Frank Arthur Bellamy (17 October 1863 – 15 February 1936) was a British astronomer. He worked on Astrographic Catalogue with his niece, Ethel Bellamy.

==Life==
Frank Bellamy was born at St John Street, Oxford in 1863, the son of the bookbinder Montague Bellamy.

Bellamy attended Magdalen College School, Oxford and a few months before his eighteenth birthday in July 1881 was appointed Second Assistant at the Radcliffe Observatory, a post that had previously been held by his older brothers Frederick and Harry. In 1903, he was one of three astronomers to independently discover IC 4996.

Bellamy became a British astronomer who worked on Astrographic Catalogue with his niece, Ethel Bellamy. Together they catalogued over 1,000,000 stars using photographic techniques. He was elected a fellow of the Royal Meteorological Society on 16 May 1883. He was also elected a fellow of the Royal Astronomical Society on 14 February 1896. Lastly he joined the British Astronomical Association on 27 December 1933.

Bellamy was the founding Secretary and Treasurer of the Oxford Philatelic Society, which was founded in 1890. For much of the time until his death, he remained in those two posts.

In 1930 Frank Bellamy and his niece Edith moved to 2 Winchester Road, Oxford, and it has a blue plaque in their memory.

Bellamy died in 1936 at 2 Winchester Road after falling out with his colleague H. H. Plaskett. Despite his long partnership with his niece, he left a valuable collection to Cambridge University. This was judged to be him placing his heritage to society higher than that to his family.
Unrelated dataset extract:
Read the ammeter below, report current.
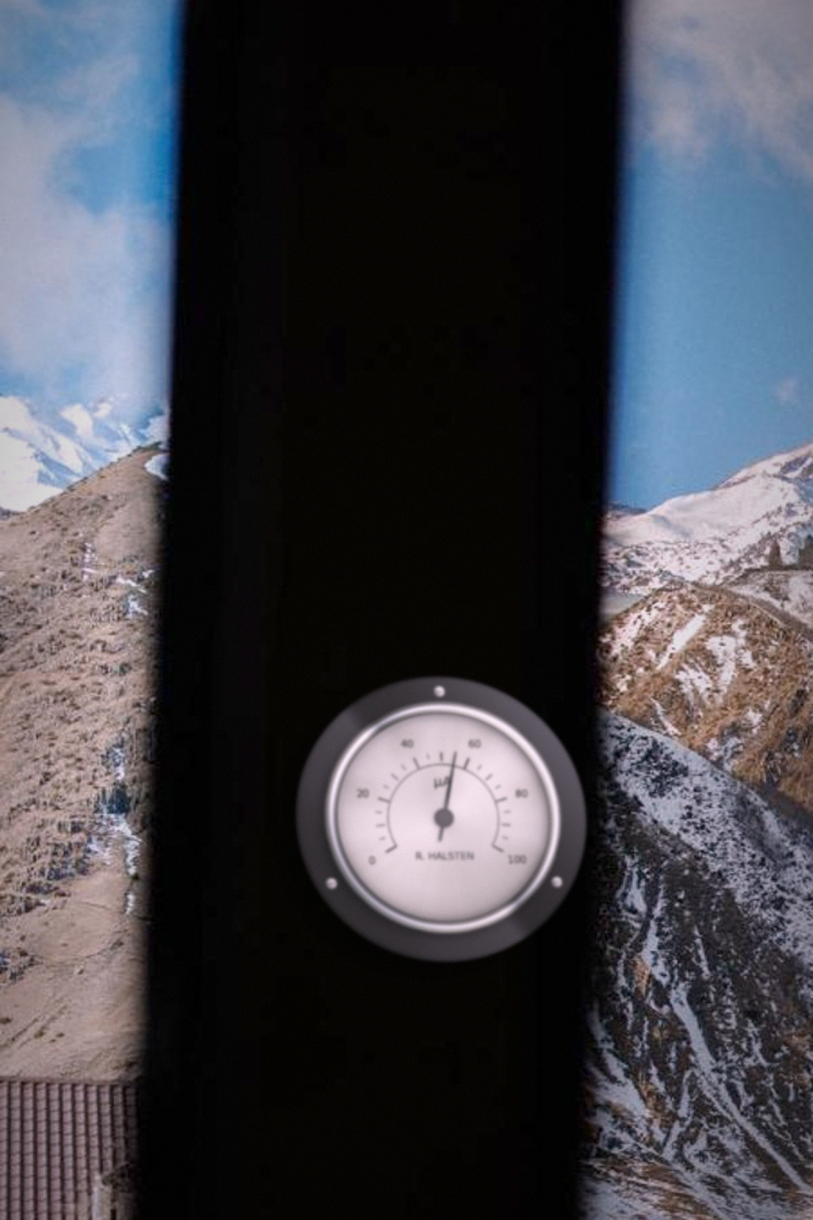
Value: 55 µA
His niece's finances were helped when Cambridge University refused Bellamy's bequest so that it could be sold.

He was buried in St Sepulchre's Cemetery, Oxford.

==Philatelic publications==
- Oxford and Cambridge College Messengers Postage Stamps, Cards, and Envelopes 1871-86. 1921.
- A Concise Register of the College Messenger Postage Stamps, Envelopes, and Cards used in the Universities of Oxford and Cambridge 1871-95, together with the stamps used by the Oxford Union Society 1859-85. 1925.